Apple colluded with publishers to raise the price of e-books, not lower them! The publishers have never liked that Amazon sold books cheaper than everyone else and were happy to make little or no money on them - Amazon has barely made any profit ever (check their earnings reports if you don't believe me) but the greater fool theory has kept their stock price in dot.com bubble range since the dot.com bubble burst for everyone else so they don't need to make money as they always use their shares for cash.
The publishers knew that the longer Amazon does that, the more brick and mortar bookstores get put out of business. That's why there are so many fewer than there were when Amazon started. Now Amazon was doing the same thing to e-books, pricing them so low they made little or no money, because they wanted to dominate the e-book market in the way they were dominating the physical book market.
Apple went to them and got them all to agree to set a minimum price for their books below which they couldn't be sold. They didn't have to twist any arms, the publishers all wanted this, but couldn't do it alone because they feared Amazon would quit selling their books if they went it alone and other publishers didn't match them. Apple got them all to agree "I'll do it if you all will", basically (which is collusion, and is illegal) Effectively it forced Amazon to raise their prices and start making money on their books. Unfortunately for Amazon, it meant they had no way to beat the competition by undercutting them, which is their entire strategy. Consumers didn't like it either, because e-books cost more without Amazon selling them at a no-profit price.

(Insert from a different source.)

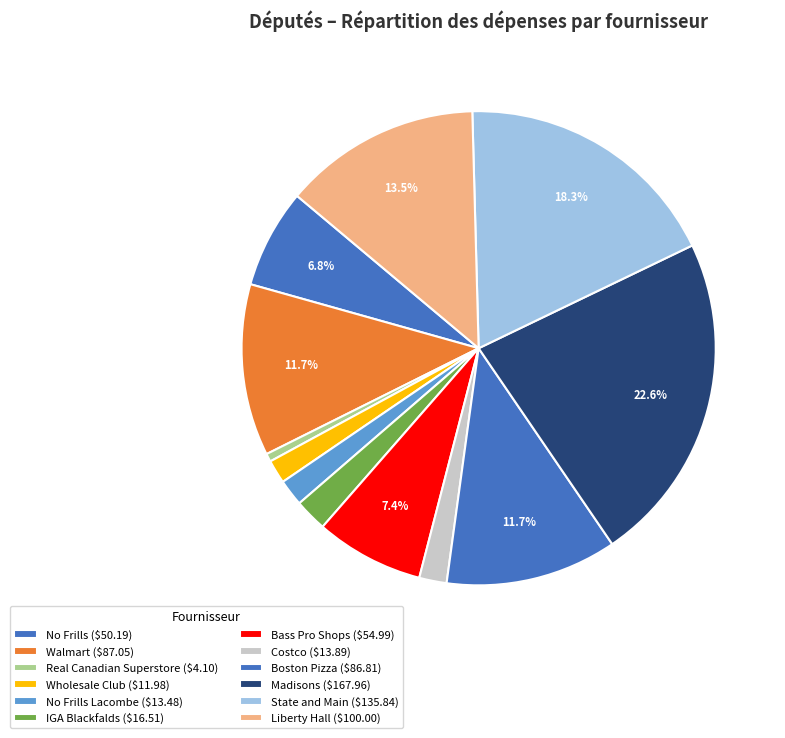

How many segments does this pie chart have?

12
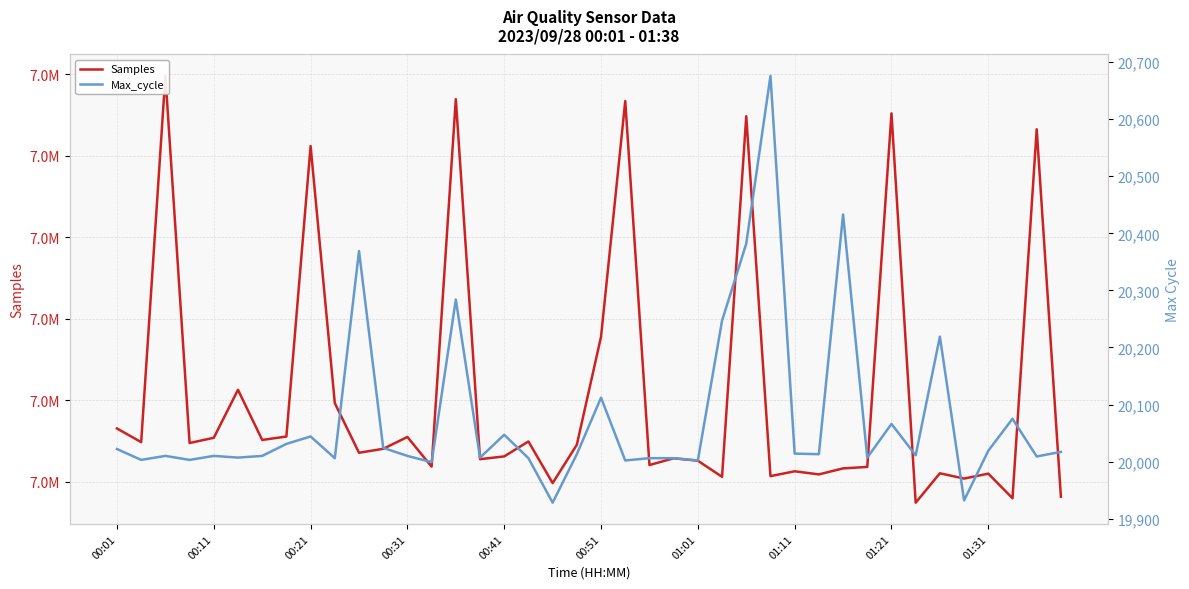

True or false: Samples has a value of 10311353 at 37.

False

The DoJ stepped in, and invalidated those agreements, so Amazon can go back to undercutting everyone and making little or no money selling e-books, and Apple and the publishers are being called to the carpet for violating the law.
Amazon is playing the long game, figuring that they will eventually control the book market (both physical and e-book) so tightly that they will be able to tell the publishers what to do - and lo and behold, if you read the news they're doing just that with Hachette. They want to continue to drive down the profit that everyone else makes so the price of books becomes lower and lower so no one else can possibly compete with them. When they are utterly dominant in the book world, they'll be able to price books however they want, and collect almost all the profit. That's why their stock price is so high, everyone owning it is waiting for the day when Amazon has run all the competition out of business and quits selling stuff at a profitless margin and starts raking in monopoly profits.
When that happens, consumers will be screwed, because if they want books they won't have anyone else to buy them from but Amazon, and if Amazon charges $20 for a e-book and the author gets $1 and the publisher gets $1, well that's just too damn bad.